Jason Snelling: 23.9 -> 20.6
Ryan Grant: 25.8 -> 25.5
-------------------------
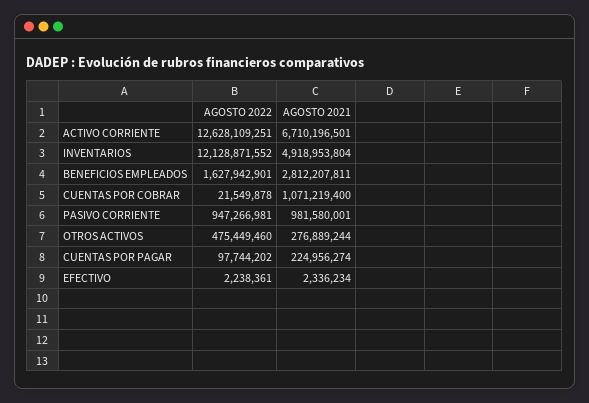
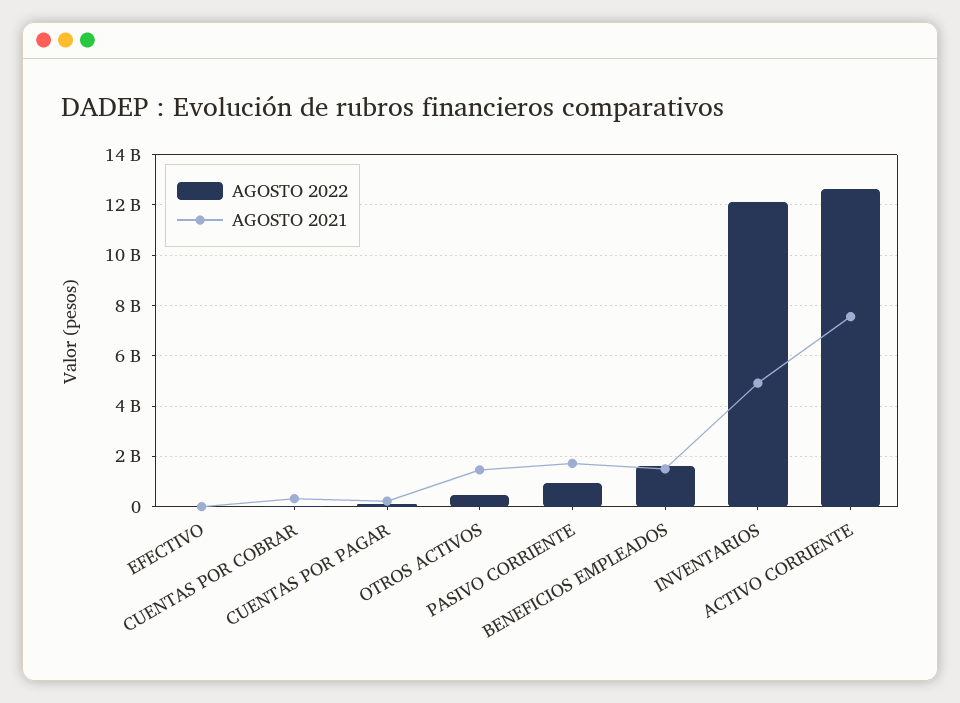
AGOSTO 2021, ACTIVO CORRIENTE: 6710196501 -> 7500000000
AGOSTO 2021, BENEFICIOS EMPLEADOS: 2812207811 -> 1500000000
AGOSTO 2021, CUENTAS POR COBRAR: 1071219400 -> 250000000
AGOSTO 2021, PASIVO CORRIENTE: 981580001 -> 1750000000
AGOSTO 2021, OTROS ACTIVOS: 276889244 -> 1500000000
-------------------------
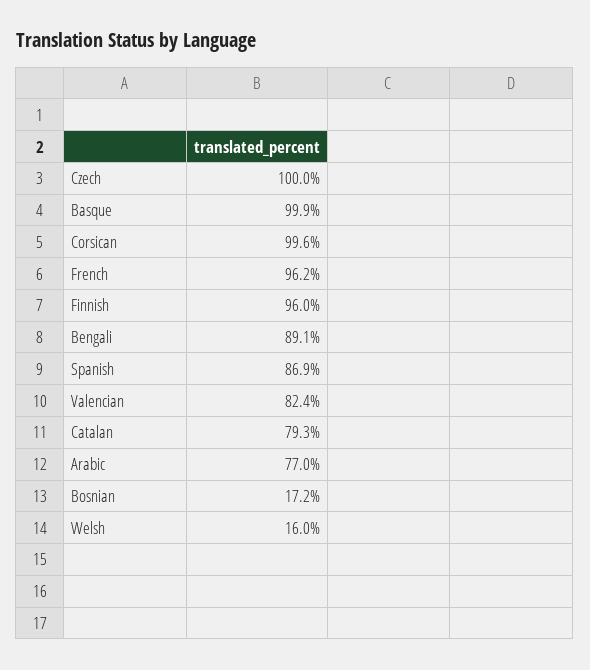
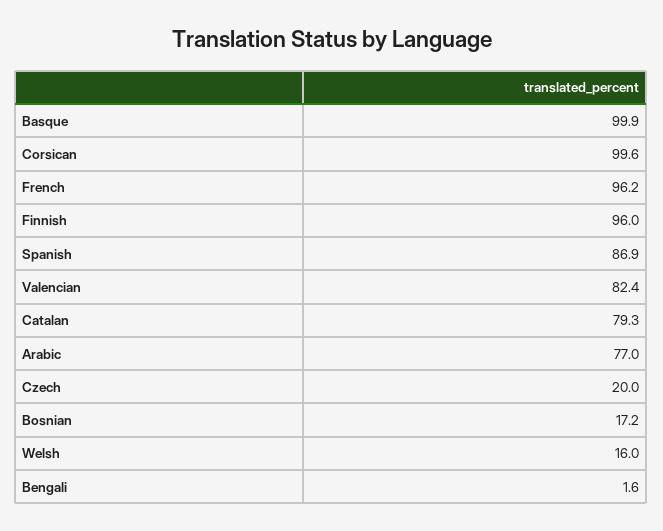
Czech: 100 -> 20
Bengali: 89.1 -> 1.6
-------------------------
### TASK DETAILS
Within the listing above, give again exactly every line from the line with "AGOSTO 2021, CUENTAS" through the line with "AGOSTO 2021, OTROS", both included, and no other line.

### ANSWER
AGOSTO 2021, CUENTAS POR COBRAR: 1071219400 -> 250000000
AGOSTO 2021, PASIVO CORRIENTE: 981580001 -> 1750000000
AGOSTO 2021, OTROS ACTIVOS: 276889244 -> 1500000000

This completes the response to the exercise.